* [What is expected]:
Please copy the records below word for word, leaving out the pictures.

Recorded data
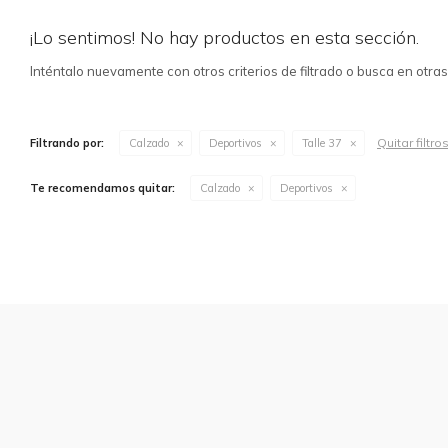
¡Lo sentimos! No hay productos en esta sección.
Inténtalo nuevamente con otros criterios de filtrado o busca en otra
Quitar filtro
Filtrando por:
Calzado
Deportivos
Talle 37
Te recomendamos quitar:
Calzado
Deportivos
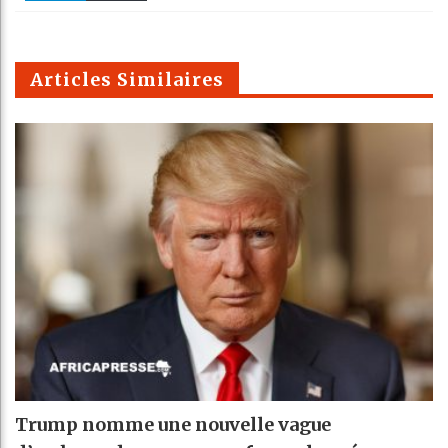
k
Telegra
Email
t
pt
m
Articles Similaires
Trump nomme une nouvelle vague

* [Output of the exercise]:
¡Lo sentimos! No hay productos en esta sección.
Inténtalo nuevamente con otros criterios de filtrado o busca en otra
Quitar filtro
Filtrando por:
Calzado
Deportivos
Talle 37
Te recomendamos quitar:
Calzado
Deportivos
k
Telegra
Email
t
pt
m
Articles Similaires
Trump nomme une nouvelle vague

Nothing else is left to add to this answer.